--- Task item ---
Look through the records that follow. Copy every line containing the word "Till".

--- Exercise materials ---

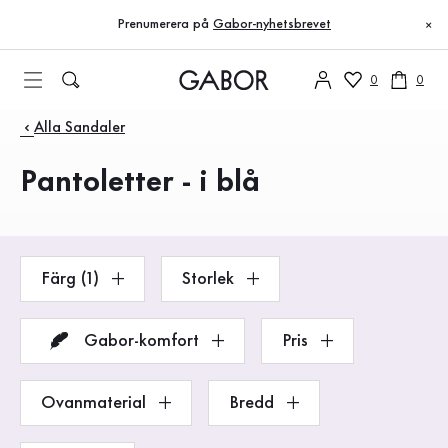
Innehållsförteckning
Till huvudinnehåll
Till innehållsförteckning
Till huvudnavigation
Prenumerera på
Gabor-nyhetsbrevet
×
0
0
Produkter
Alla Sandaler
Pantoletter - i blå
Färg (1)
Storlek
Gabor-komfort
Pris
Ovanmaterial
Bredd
...
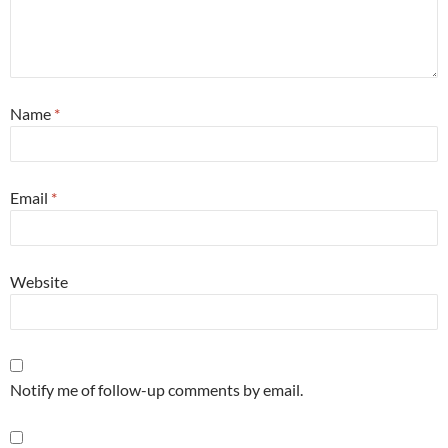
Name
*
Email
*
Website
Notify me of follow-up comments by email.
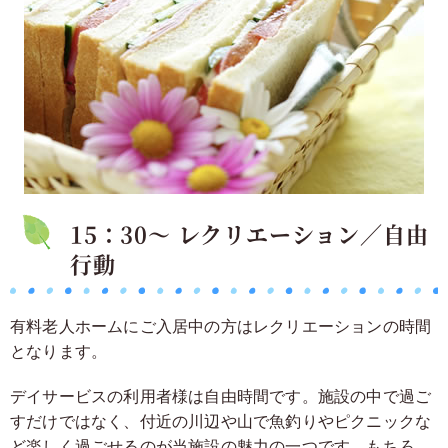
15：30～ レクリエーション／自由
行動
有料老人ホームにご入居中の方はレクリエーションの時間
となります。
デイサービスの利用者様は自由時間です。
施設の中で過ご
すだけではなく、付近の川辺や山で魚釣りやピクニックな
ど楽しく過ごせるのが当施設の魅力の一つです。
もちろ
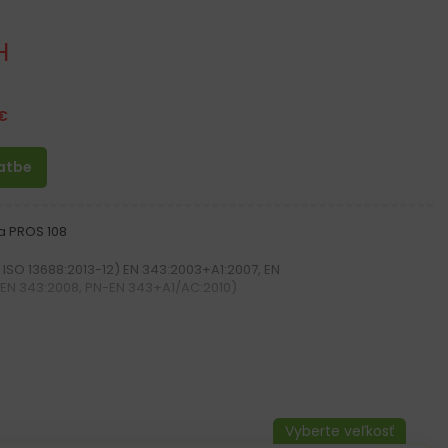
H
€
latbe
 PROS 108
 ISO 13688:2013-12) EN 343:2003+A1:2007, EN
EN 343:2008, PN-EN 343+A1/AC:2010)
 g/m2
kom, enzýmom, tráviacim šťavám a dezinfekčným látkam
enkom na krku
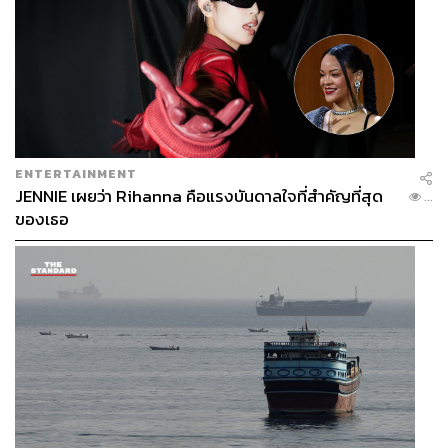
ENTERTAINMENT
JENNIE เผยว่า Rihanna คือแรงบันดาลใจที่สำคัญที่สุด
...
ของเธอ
...
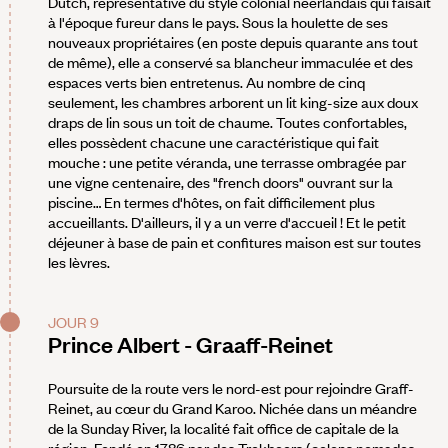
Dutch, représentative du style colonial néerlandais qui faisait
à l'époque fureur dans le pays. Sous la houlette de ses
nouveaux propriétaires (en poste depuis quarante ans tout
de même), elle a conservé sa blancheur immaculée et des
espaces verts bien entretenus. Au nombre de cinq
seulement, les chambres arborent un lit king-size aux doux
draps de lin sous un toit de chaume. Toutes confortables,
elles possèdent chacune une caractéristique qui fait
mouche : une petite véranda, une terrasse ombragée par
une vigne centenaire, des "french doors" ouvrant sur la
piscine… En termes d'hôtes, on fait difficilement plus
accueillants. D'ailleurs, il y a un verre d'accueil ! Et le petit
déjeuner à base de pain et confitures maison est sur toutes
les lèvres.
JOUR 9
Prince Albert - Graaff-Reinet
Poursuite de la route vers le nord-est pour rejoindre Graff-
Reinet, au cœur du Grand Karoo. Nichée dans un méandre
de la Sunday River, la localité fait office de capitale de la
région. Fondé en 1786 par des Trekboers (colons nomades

--- Exercise response ---
Till huvudinnehåll
Till innehållsförteckning
Till huvudnavigation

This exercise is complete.